Once upon a time it was hard to get cave trained.


We're going back to long before my time, but word is that if you could identify a cave instructor they would actually try to talk you out of it. Or they might simply refuse to train you until you pestered them for long enough or convinced them you were going cave diving whether you got any training or not. They they might cave (pun intended) and train you.


The custom is obviously not so anymore. Which is a good thing, to a degree.


Thing is: cave diving is not for everyone.


Many divers already know it's not for them and avoid it. Which is fine. Some people are reef divers. Some people are wreck divers. Some people just enjoy poking around at the bottom of a river for fossilised shark teeth. Whatever; takes all sorts to make a world.


But there are also some people who really should probably not be cave diving. As much as the risk of the endeavour can be mitigated, it does take a certain mindset and a certain skills mastery to be done safely both for the diver, the team, and the delicate environment. Most folks who might want it, with concentration and work of varying degrees can achieve what's needed, but the truth is that some folks just don't have it. Which is not a personal shortcoming, it just is.

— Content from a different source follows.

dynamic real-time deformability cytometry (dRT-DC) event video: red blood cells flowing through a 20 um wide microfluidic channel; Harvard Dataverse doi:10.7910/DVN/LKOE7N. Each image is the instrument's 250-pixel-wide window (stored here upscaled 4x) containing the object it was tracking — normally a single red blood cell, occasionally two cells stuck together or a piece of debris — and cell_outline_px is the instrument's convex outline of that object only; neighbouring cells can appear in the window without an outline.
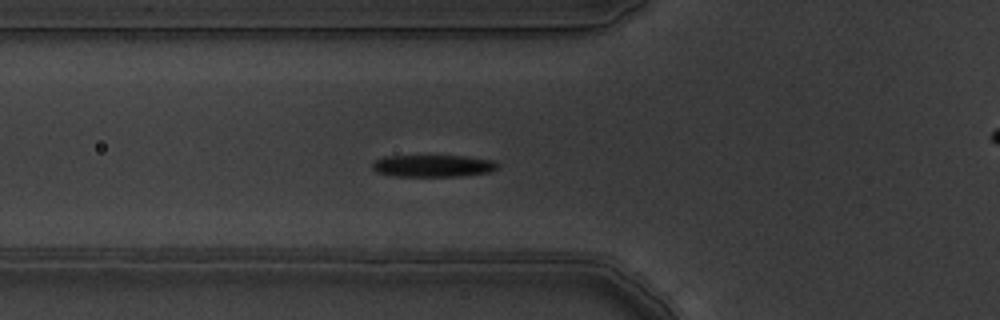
{"species": "common noctule bat (a hibernating species)", "species_latin": "Nyctalus noctula", "temperature_condition": "warm", "stored_images_in_passage": 5, "segment_of_instrument_passage": [1, 2], "camera_frame_rate_fps": 3000, "um_per_image_px": 0.085, "animal": {"sex": "male", "body_mass_g": 19.5, "forearm_length_mm": 54.6}, "frame": {"image": 1, "passage_image": 4, "time_ms": 1.0, "image_size_px": [1000, 320], "cell_outline_px": [[500, 164], [496, 168], [488, 172], [460, 176], [392, 176], [376, 172], [372, 168], [372, 164], [376, 160], [384, 156], [468, 156], [492, 160]], "centroid_in_image_um": [36.79, 14.09], "position_along_channel_um": 89.0, "area_um2": 16.07}}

I suspect, in those early days, before training protocols and equipment had evolved into what they are today (which is to say, generally more structured, dependable, and safer) it was in everyone's best interest to assume that people were of the latter, non-cave-adept variety. To keep people out of the caves unless they were REALLY determined and obviously wanted it with a burning passion. To ensure that the candidate was not the sort of person to treat the training as just some cool card, and would become truly involved with the sport and the community.


All of that was to quantify the degree of how the change is a good thing.


Because training and equipment is so much reliable now. Because there are a great many talented and capable instructors in places all over the world who can instill the sorts of skills and help achieve the right mindset to safely cave dive.


It might mean that people are not guaranteed to make a life-long investment. It might mean that people pursue the certification and never cave dive again. Or that, like so many cave divers do, they cycle in, dive a bunch for about 5 years, and then move on to some other dumb hobby (dumb defined as, "not cave diving").


And that's all OK, too. Not ideal. But OK.


Because the caves are bloody awesome. And for those five years, or possibly only 5 days, they do get a glimpse of what is going on under their feet. Appreciate it. Understand it. See the value in protecting it. And maybe they go on to be better buddies or mentors or simply just better divers.


There is, however, a continued holdover from those old days where instructors were supposed to be circumspect: I'm still not supposed to, as a cave instructor, tell a person, "You should learn to cave dive." Because it still holds true that not everyone should.


But what I was thinking about today, as I brought a fella out for his fourth day of cavern tours...


I don't really have to tell people they should get cave trained.


Much like a drug dealer who offers that first fix, all I have to do is show them the caverns.


And then wait.


Because they'll be back. They always come back for more.